Pelican guitarist Trevor De Brauw mentioned in his interview with HEAVE that they had been recording in both Los Angeles and Chicago; so they had started their tour in sunny California, finally returning to their hometown of Chicago, a setting much more appropriate for their music. It was a hot and rainy night, all night, and the fresh atmosphere of Lincoln Hall provided an apt venue.
I must comment, this venue is clean. The bathrooms are clean, the floors are clean. It took me off guard. I love the venues in my city, truly I do, but they tend to smell like piss and beer. Not Lincoln Hall, this place is so fresh it belongs in an expensive grocery store. Unfortunately for my fellow concertgoers the prestigious DePaul University is nearby, so the club has a high concentration of wasted 20-somethings. Oh well, good thing it’s a rock show. Nobody will notice if I throw an elbow or four.
Local duo Redgrave opened to and immediately took hold of their set. Even if this was Pelican’s day, lead singer Angie Mead surprised and hooked crowds early on. Female leads are a rarity, and I must say I was not let down. When you’re the opening act people are often skeptical or resistant to enjoying your music, simply on the fact that you’re opening. After a rough start, Redgrave absolutely nailed their short set. Congrats, your mix of Joplin-esque vocals and fuzzed-out rhythm guitar is a smashing success! Check these guys out.

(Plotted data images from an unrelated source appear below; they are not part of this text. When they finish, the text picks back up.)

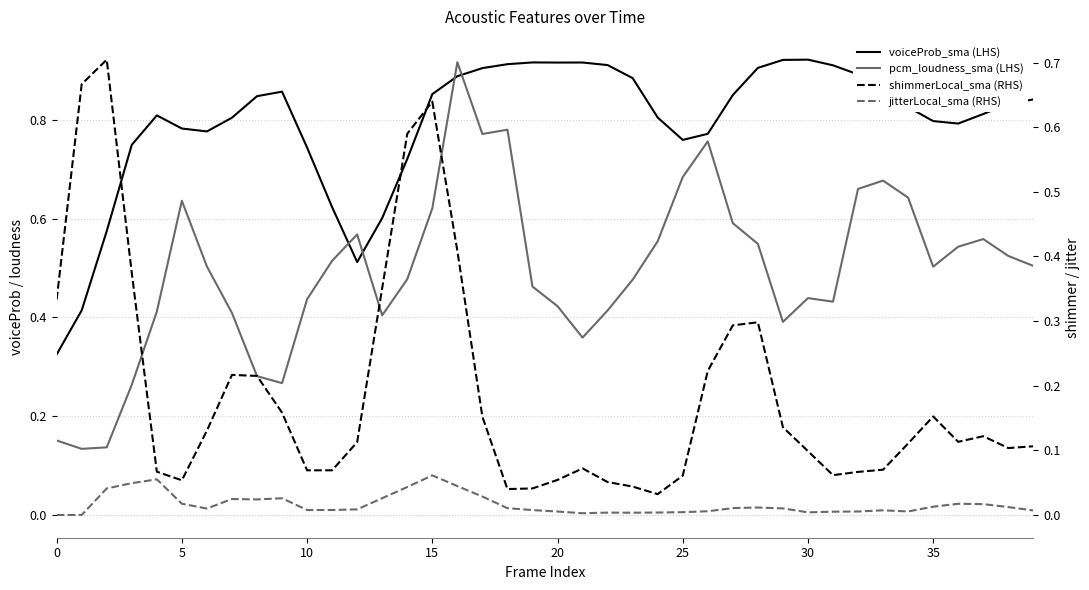

Rank the series at 37 from lowest to highest value.

jitterLocal_sma (RHS), shimmerLocal_sma (RHS), pcm_loudness_sma (LHS), voiceProb_sma (LHS)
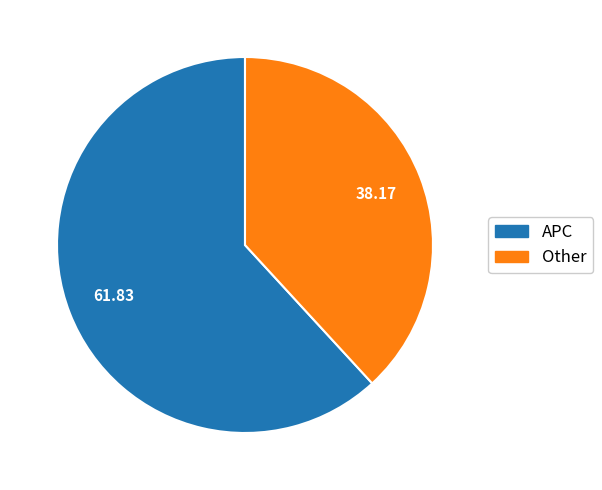

Is Other the majority of the pie?

No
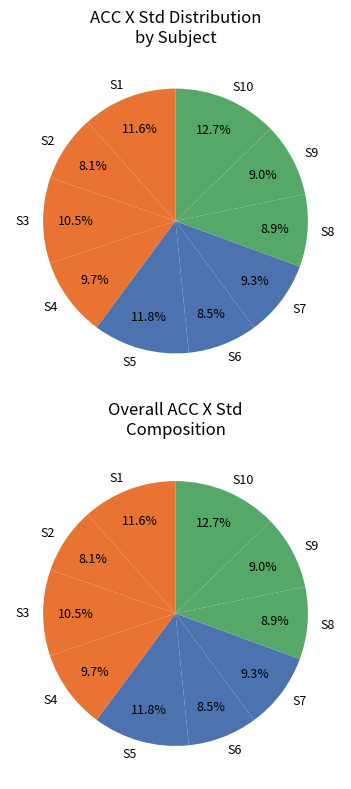

Is there any slice that represents more than half of the pie?

No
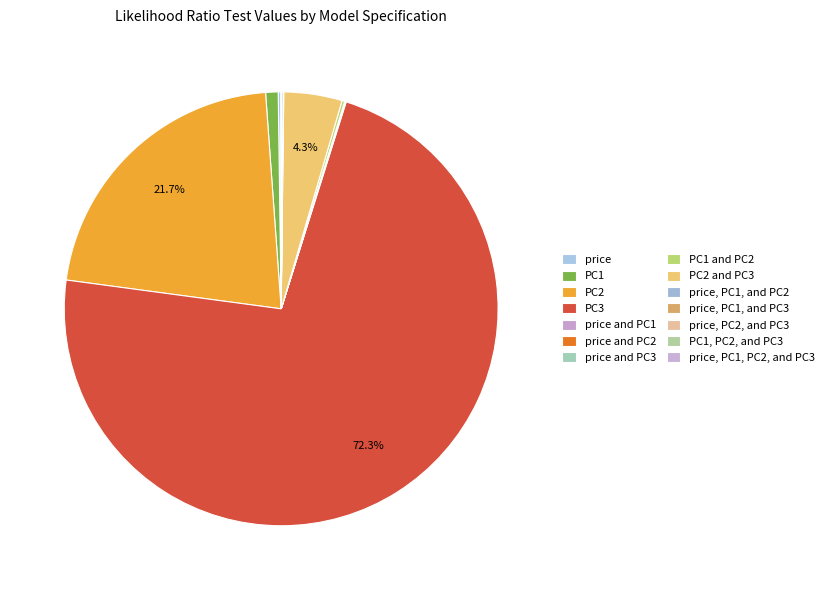

To the nearest percent, what is the average slice percentage?

7%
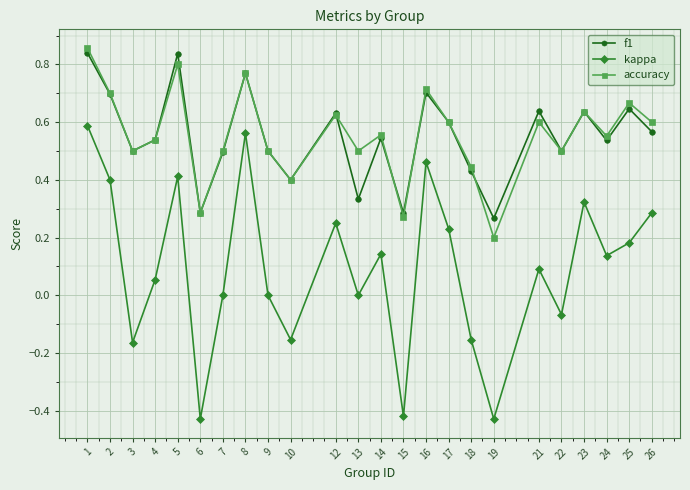

True or false: accuracy and kappa cross at least once.

False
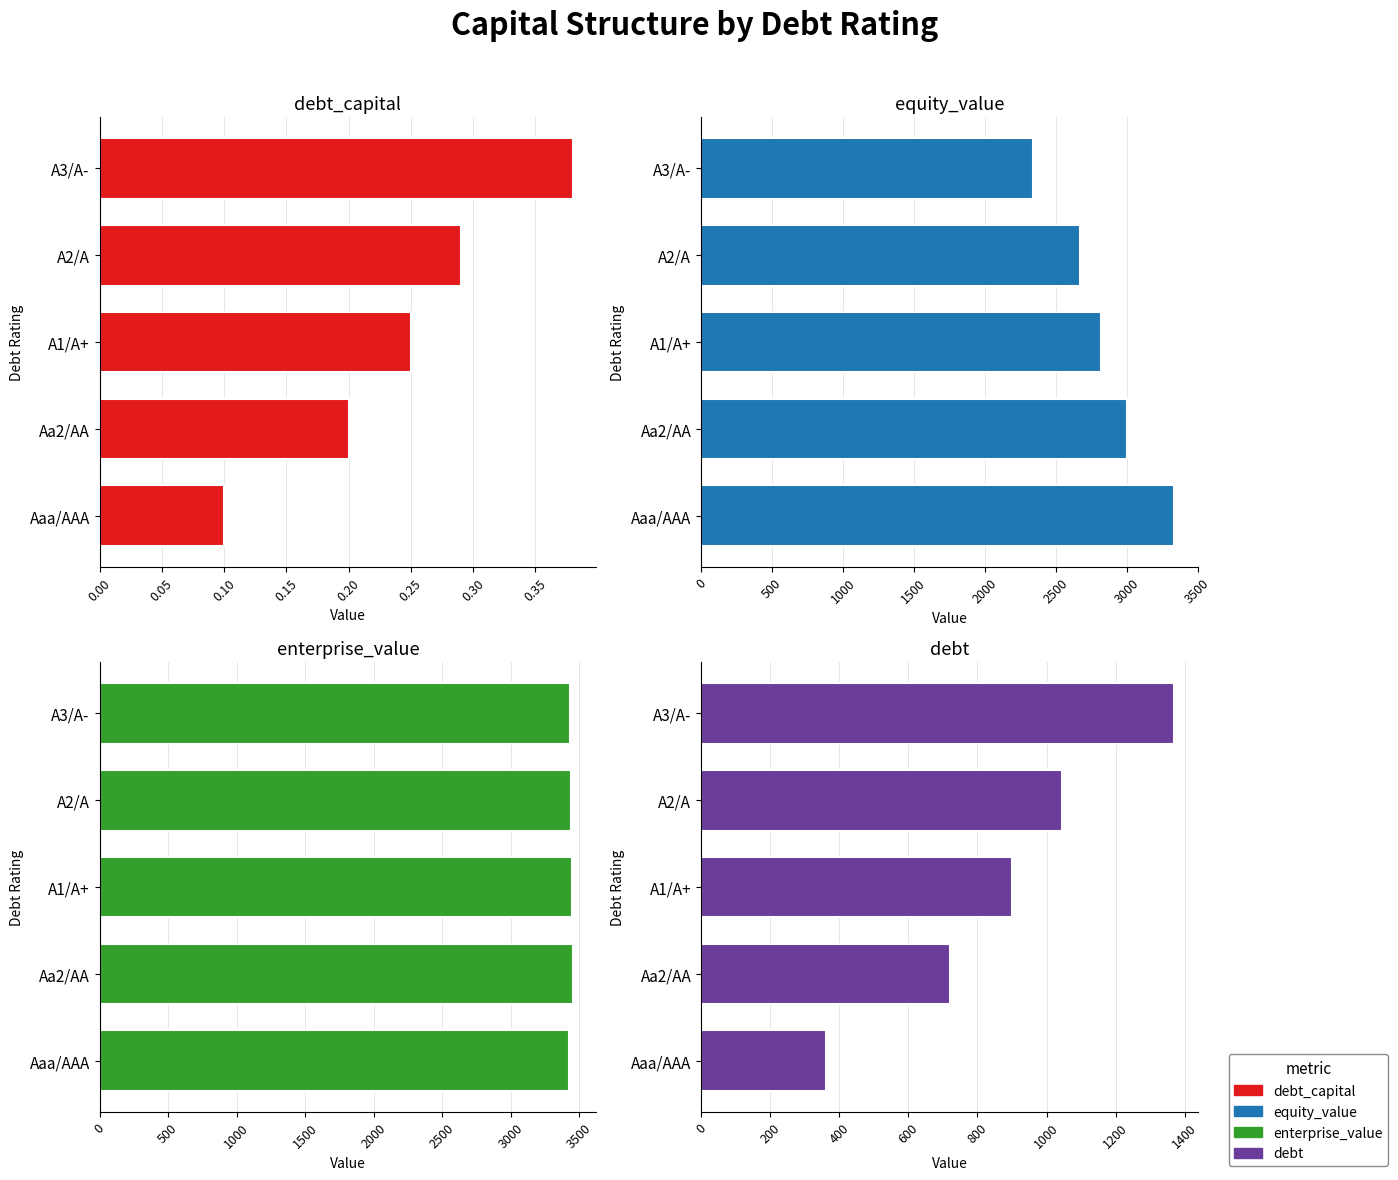

How many bars are there in each group?

4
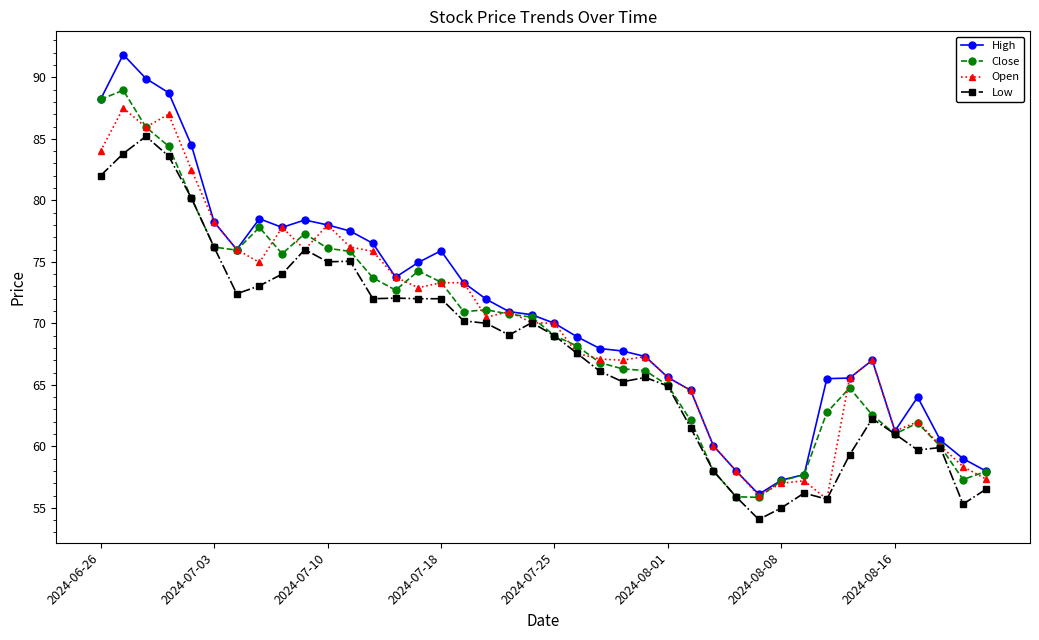

What is the value of the Close point at the 23rd from the left?

66.8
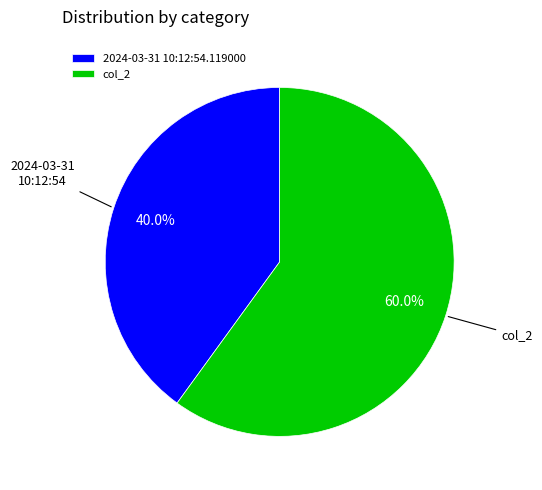

To the nearest percent, what is the average slice percentage?

50%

After a boring and amusingly strange set by Anatomy of Habit, Pelican picked the crowd up with songs off the new EP and, as is customary to their sound, crushed us all underfoot. When seeing a strictly instrumental band, you might think the set would be boring or uneventful. Proving that is never the case, the band channeled the epic energy of their songs and fed it to the crowd, who were eating it up. In a room full of beardy 20-something metalheads, not a head was left still.
With an expert mix of early hits and recent material Pelican took the mid-size venue and made it feel grandiose. With new guitarist Dallas Thomas (of The Swan King), there was no shaky execution or irregular delivery. After some touring in the previous European tour, the current stand-in for the recently-departed Laurent Schroeder-Lebec, seemed to settle into the set like a rider on a recently broken-in stallion. Stepping astride the hooks and rhythms in the typical legs-apart metal-musician stance, you could almost visualize it.
Later in the set, something I had not seen at Pelican’s previous shows, de Brauw and bassist Bryan Herweg switched instruments quickly and proved that no matter the arrangement, the band’s sound exists whole. As if the songs have their own life and the set was a garden, song after song, new and old, danced with one another effortlessly. The band should be proud of themselves: road-dogs turned businessmen and artists the show was delivered with energy and sincerity; Two things that any concert goer can appreciate and connect with.
Dancing happily with the music, de Brauw seemed excited to be playing on home turf while brothers Bryan and Larry Herweg approached the tunes with professionalism. Dallas Thomas was given the chance to, during the brief encore, test his mettle against the crowd with a heavy dose of feedback and deep dark riffage. The audience appreciated a traditional dose of the pelican heaviness. All around, a very enjoyable set; however, it seemed a bit brief. I probably only imagined that, wishing they could have played longer.